Urinóis ecológicos em Paris. Por necessidade ou para exibicionismo?

Os novos urinóis públicos masculinos da capital francesa não são o melhor exemplo de privacidade. Já correm petições para que sejam removidos. São sexistas, acusam feministas

São vermelhos e assemelham-se a uma caixa. São os quatro novos urinóis de Paris, definidos como ecológicos por serem inodoros, e destinam-se exclusivamente ao sexo masculino. O objetivo é reduzir a urina nas ruas de Paris. Mas nestes equipamentos a pessoa praticamente urina em público e a indignação de muitos parisienses já é pública, com petições a correrem para que sejam removidos. As organizações feministas também não gostam da ideia e consideram que são equipamentos sexistas.

"Foram instalados como uma proposta sexista: os homens não conseguem controlar-se e com isto toda a sociedade tem de adaptar-se", disse a feminista Gwendoline Coipeault à Reuters, tendo em conta que o argumento para a instalação destes novos equipamentos foi que havia muitos homens a urinar na rua. "Ninguém precisa urinar na rua", acrescentou a dirigente das Femmes Solidaires.

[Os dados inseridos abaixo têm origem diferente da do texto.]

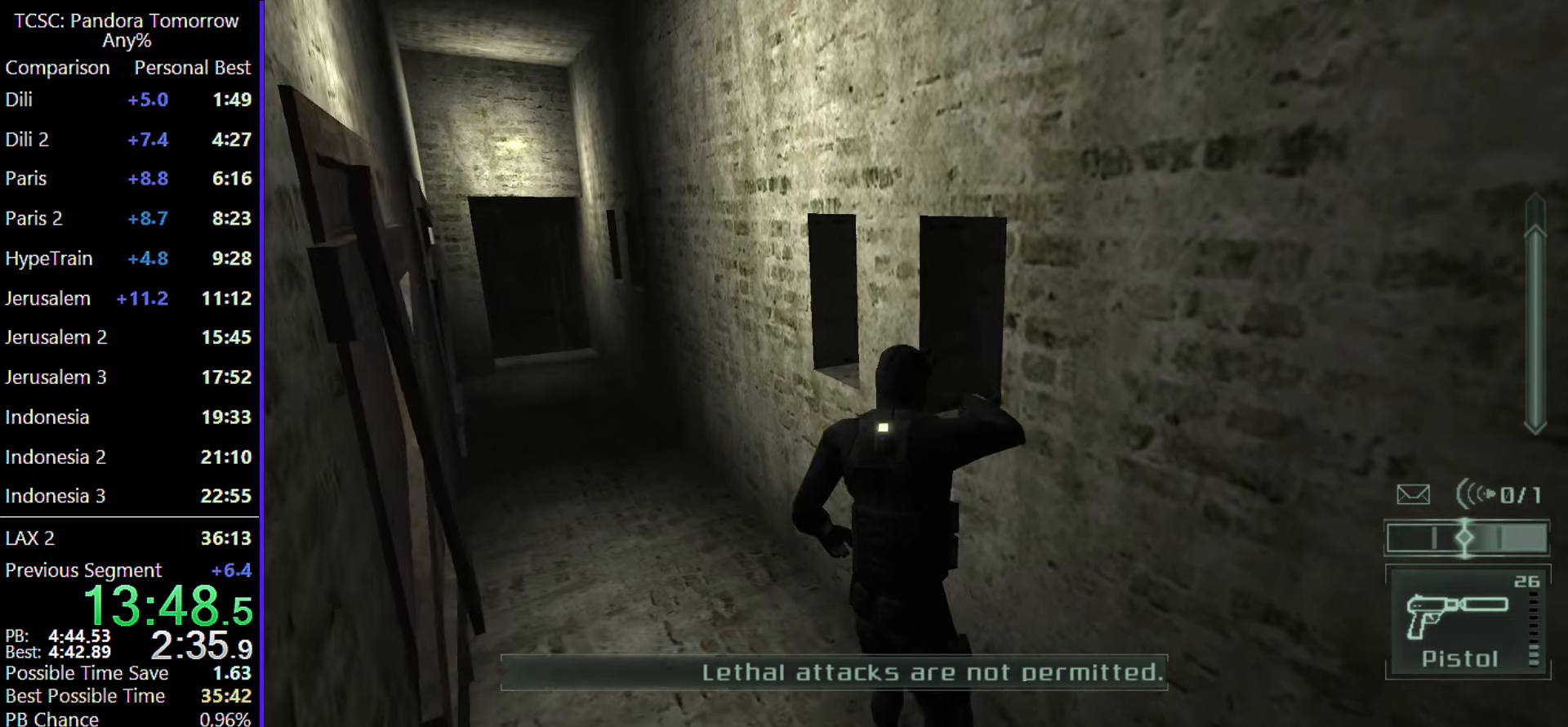
{"keys": ["w"], "mouse": [], "events": []}
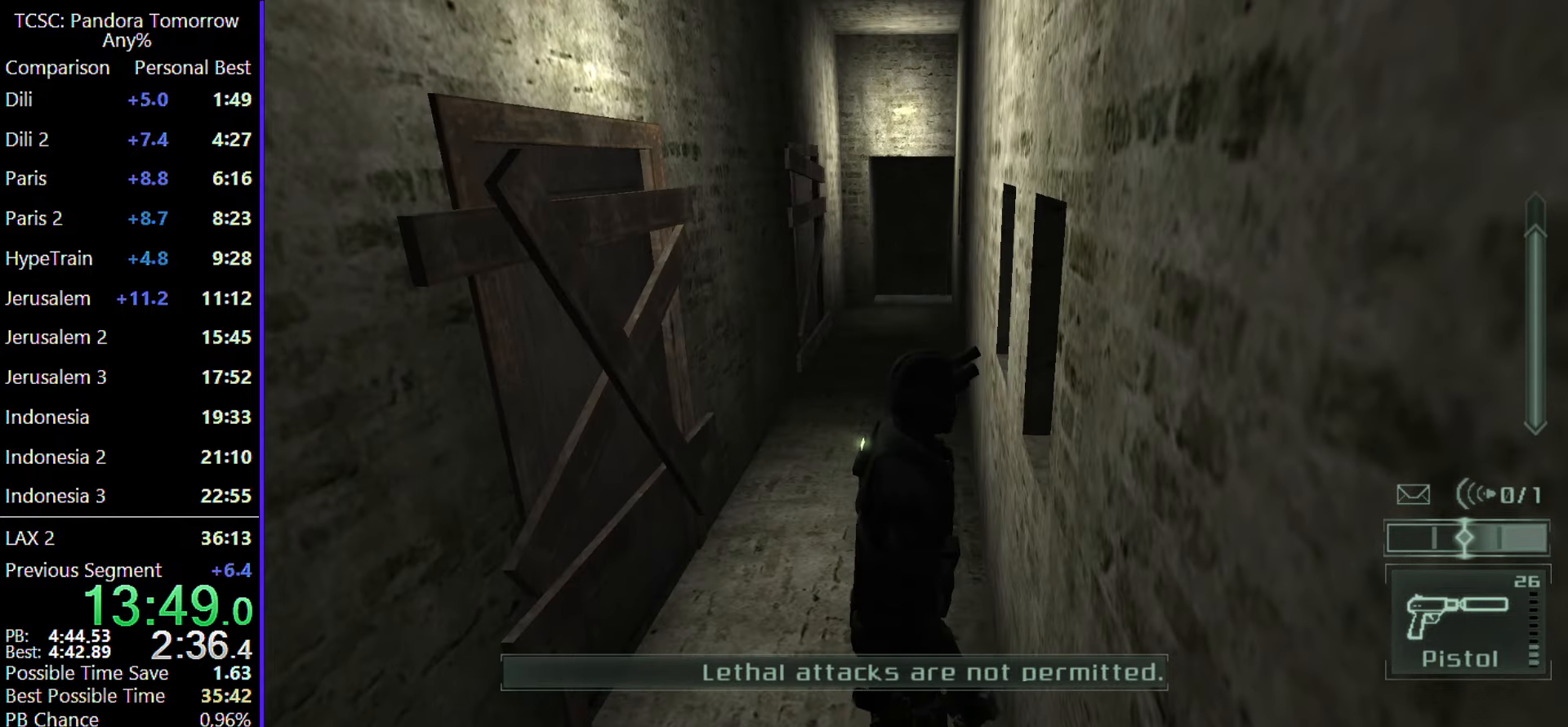
{"keys": ["w"], "mouse": [], "events": []}
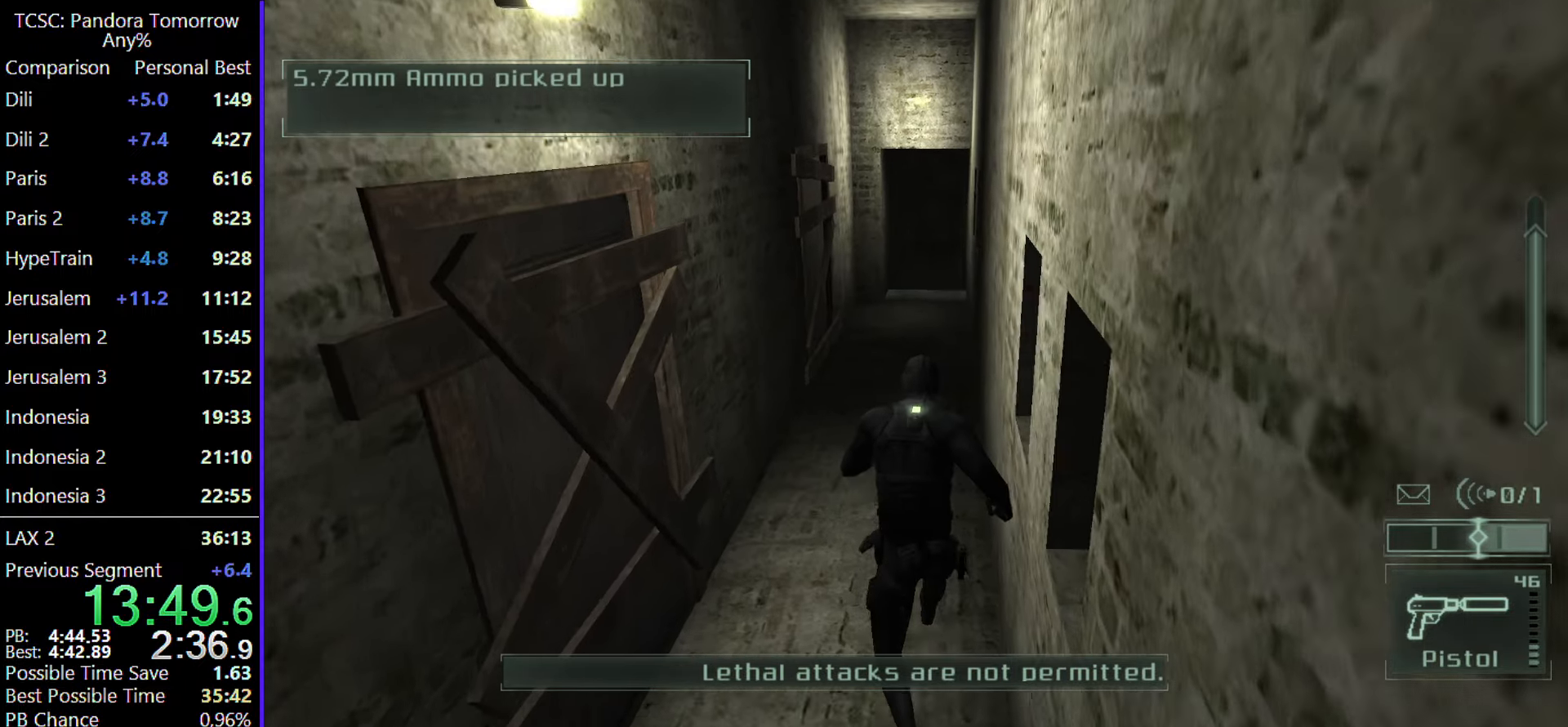
{"keys": ["w"], "mouse": [], "events": [[367, "e", "down"], [500, "e", "up"]]}
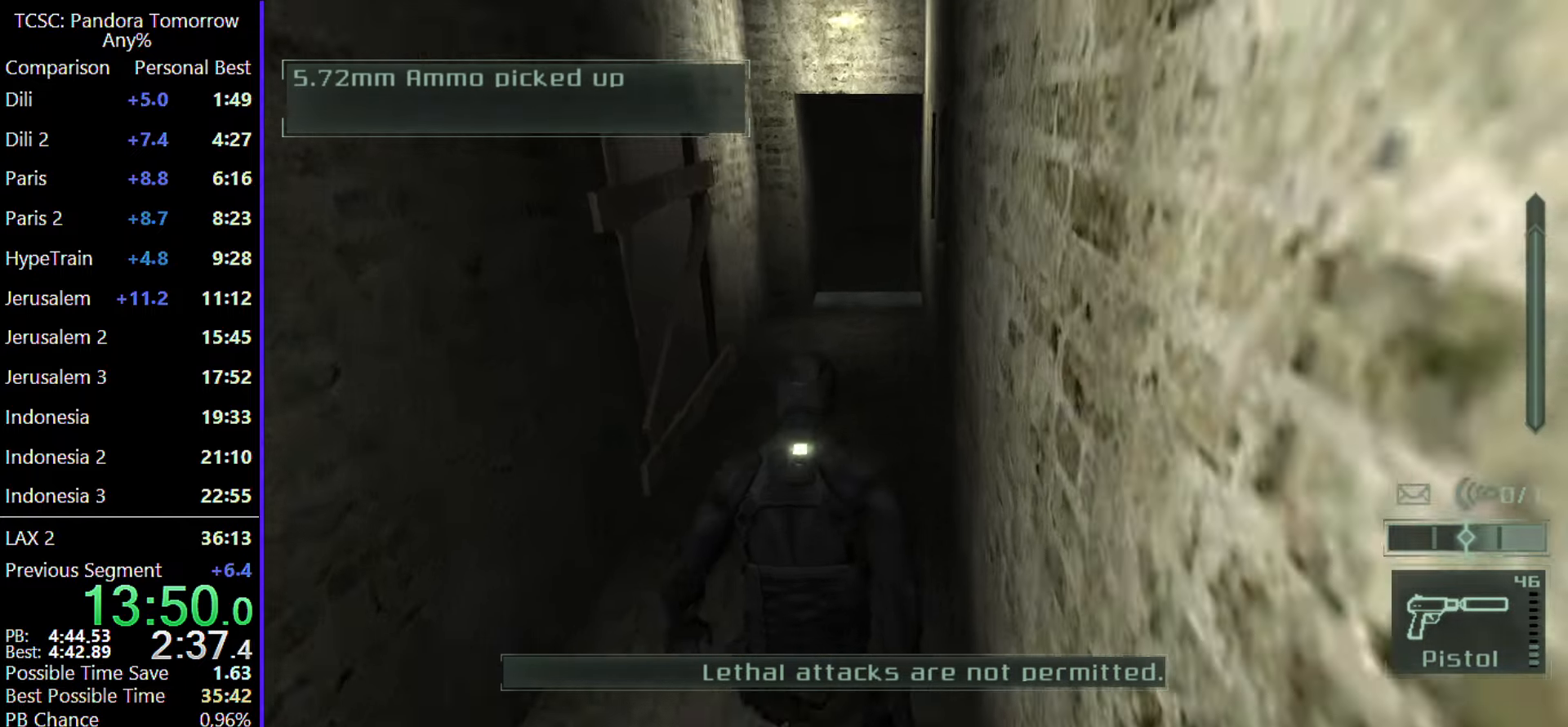
{"keys": ["r", "w"], "mouse": [], "events": [[433, "r", "down"]]}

Apelidados de "uritrottoir" - uma combinação das palavras francesas para mictório e pavimento -, o mictório tem palha no interior para reduzir os cheiros e ostenta flores no topo. Quando estão saturados, há um dispositivo eletrónico que dá sinal. Mas são vistos como discriminatórios. "Uritrottoirs para homens, ótimo. Mas e as mulheres? Ideias sexistas não são boas", disse um utilizador francês do Twitter, citado pela BBC.

Ariel Weil é o autarca socialista do 4º arrondissement (Bairro) de Paris e defende o projeto. "Se não fizermos nada, os homens só vão fazer xixi nas ruas", disse Weil à Reuters, embora admita que possam haver outra solução. "Se realmente incomodar as pessoas, encontraremos outro local."

Um dos urinóis que tem gerado mais contestação é o que fica virado para o rio Sena, junto à catedral de Notre Dame. "Não há necessidade de colocar algo tão feio junto a um lugar tão histórico", disse Paola Pellizzari, dona de uma galeria de arte próxima, à Reuters."Fica ao lado da mais bela casa da cidade, o Hotel de Lauzun", disse a parisiense, acrescentando que está preocupada que o mictório "estimule o exibicionismo".

"É horrível", disse outro morador. "Disseram-nos que temos que aceitar isto, mas isso é absolutamente inaceitável. As pessoas não podem comportar-se com normalidade?"